Description of the task
The lines to reproduce from the material below are those from the one containing "[bearerAuth](../README.md#bearerAuth)" through the one containing "[[Back to top]](#)", both included; write them out exactly and add nothing.

The input
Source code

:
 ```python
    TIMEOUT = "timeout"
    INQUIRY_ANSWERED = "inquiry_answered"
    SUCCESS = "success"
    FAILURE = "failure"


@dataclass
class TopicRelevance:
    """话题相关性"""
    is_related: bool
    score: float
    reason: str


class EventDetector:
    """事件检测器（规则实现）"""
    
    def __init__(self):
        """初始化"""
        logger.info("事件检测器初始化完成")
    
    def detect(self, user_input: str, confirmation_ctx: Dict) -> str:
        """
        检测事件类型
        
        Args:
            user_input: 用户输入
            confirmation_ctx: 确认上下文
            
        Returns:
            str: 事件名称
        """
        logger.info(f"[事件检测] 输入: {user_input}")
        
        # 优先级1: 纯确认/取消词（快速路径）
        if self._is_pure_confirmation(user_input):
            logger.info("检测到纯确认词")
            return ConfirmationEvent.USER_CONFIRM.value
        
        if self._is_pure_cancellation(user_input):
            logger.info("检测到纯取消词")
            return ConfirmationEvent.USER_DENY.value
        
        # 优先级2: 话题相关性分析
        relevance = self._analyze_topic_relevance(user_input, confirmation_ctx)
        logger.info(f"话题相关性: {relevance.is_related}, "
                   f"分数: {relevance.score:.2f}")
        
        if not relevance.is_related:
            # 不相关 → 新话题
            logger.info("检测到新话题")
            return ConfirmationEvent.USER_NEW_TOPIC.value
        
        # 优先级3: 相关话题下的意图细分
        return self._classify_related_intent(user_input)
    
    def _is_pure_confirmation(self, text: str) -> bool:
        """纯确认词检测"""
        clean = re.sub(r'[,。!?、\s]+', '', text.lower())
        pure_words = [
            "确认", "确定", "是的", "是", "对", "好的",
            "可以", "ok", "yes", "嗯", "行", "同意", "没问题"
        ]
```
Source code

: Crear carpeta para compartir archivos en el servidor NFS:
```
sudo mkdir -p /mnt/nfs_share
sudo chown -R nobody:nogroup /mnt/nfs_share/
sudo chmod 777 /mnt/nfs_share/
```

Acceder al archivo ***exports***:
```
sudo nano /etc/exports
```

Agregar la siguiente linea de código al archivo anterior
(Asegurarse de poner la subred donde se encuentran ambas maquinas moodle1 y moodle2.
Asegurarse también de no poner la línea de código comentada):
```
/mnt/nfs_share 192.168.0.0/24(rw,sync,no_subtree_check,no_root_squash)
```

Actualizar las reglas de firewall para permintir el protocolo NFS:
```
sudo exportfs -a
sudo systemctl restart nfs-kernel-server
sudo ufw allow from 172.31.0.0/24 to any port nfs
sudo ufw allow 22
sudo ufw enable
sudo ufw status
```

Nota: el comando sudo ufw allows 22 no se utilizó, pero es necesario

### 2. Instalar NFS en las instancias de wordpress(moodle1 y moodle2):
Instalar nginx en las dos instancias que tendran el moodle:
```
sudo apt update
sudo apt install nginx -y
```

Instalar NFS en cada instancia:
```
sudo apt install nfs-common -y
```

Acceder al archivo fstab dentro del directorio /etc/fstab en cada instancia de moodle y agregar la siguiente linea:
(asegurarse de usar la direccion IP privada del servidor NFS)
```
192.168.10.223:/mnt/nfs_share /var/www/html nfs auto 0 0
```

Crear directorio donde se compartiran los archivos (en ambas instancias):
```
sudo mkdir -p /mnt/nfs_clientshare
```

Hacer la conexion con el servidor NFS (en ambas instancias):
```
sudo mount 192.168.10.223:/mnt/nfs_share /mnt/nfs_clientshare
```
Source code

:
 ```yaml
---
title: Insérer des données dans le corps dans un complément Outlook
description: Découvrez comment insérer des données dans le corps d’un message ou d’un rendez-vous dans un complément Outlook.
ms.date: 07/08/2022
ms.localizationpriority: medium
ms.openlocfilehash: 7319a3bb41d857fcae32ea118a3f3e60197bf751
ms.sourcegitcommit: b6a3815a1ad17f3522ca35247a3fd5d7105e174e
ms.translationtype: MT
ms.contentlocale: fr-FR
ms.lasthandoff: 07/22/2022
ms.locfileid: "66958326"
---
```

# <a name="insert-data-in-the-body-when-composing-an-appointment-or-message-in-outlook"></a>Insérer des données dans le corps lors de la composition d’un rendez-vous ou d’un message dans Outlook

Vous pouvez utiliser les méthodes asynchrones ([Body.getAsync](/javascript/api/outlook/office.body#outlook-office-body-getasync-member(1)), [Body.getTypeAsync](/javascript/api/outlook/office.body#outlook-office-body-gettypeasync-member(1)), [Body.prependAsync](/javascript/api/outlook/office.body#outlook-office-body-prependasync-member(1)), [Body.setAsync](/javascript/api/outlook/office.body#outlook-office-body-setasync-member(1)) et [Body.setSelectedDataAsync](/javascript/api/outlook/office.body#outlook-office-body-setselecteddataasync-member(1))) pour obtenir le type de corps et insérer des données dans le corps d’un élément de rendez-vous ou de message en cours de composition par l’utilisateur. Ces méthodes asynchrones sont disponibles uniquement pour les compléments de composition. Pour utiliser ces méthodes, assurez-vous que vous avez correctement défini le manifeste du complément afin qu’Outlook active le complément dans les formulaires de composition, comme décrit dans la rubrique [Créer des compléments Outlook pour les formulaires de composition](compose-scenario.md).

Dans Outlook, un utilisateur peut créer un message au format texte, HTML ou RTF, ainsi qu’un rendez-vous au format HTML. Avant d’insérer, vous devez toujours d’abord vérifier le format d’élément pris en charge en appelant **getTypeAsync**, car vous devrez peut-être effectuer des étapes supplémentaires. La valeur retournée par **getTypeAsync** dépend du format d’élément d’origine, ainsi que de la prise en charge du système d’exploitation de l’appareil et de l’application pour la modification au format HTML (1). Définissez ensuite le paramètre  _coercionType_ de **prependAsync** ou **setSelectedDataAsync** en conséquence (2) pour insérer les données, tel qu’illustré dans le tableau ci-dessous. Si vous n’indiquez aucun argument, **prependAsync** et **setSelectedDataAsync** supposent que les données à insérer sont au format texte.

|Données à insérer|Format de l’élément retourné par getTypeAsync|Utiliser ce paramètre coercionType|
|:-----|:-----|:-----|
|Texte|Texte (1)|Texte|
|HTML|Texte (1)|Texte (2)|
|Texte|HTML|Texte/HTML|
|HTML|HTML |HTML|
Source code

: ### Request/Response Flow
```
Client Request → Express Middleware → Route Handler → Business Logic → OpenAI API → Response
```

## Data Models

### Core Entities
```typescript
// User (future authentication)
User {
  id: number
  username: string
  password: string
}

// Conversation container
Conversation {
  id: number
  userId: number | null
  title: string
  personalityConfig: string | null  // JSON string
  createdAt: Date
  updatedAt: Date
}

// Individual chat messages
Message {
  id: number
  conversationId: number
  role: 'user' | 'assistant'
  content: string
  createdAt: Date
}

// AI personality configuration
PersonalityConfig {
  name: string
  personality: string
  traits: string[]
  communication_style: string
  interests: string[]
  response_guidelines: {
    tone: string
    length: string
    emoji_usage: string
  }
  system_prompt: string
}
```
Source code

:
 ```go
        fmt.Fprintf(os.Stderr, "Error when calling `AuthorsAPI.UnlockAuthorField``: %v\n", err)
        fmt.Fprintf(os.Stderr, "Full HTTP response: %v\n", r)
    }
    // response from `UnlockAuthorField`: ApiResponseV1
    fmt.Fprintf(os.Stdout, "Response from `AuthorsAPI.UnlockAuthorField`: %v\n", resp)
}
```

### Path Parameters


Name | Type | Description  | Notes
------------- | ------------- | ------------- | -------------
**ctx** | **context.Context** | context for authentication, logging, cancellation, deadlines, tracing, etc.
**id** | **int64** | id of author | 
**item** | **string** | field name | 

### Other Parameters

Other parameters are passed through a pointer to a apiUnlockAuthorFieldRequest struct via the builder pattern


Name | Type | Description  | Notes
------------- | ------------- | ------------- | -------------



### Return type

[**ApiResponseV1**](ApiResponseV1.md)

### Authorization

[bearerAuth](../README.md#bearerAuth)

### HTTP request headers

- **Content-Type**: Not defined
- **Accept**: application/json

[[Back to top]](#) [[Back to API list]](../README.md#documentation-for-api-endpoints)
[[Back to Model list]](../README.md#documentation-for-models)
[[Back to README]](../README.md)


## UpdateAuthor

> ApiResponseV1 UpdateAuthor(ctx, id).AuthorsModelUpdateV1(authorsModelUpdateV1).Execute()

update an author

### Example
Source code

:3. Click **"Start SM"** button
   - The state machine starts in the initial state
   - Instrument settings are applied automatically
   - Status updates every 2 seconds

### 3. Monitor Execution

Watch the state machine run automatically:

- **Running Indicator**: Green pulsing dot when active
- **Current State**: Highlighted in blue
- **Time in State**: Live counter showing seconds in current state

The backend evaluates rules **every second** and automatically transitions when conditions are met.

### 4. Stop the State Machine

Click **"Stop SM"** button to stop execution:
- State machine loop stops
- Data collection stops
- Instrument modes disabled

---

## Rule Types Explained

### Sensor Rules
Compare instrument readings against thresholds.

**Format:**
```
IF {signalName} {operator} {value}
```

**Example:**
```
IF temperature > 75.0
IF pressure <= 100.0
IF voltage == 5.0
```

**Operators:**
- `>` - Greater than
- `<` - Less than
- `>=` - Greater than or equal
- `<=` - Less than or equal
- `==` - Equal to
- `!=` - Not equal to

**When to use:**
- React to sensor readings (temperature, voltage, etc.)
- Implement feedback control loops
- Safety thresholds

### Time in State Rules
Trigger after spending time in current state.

Written solution
[bearerAuth](../README.md#bearerAuth)

### HTTP request headers

- **Content-Type**: Not defined
- **Accept**: application/json

[[Back to top]](#) [[Back to API list]](../README.md#documentation-for-api-endpoints)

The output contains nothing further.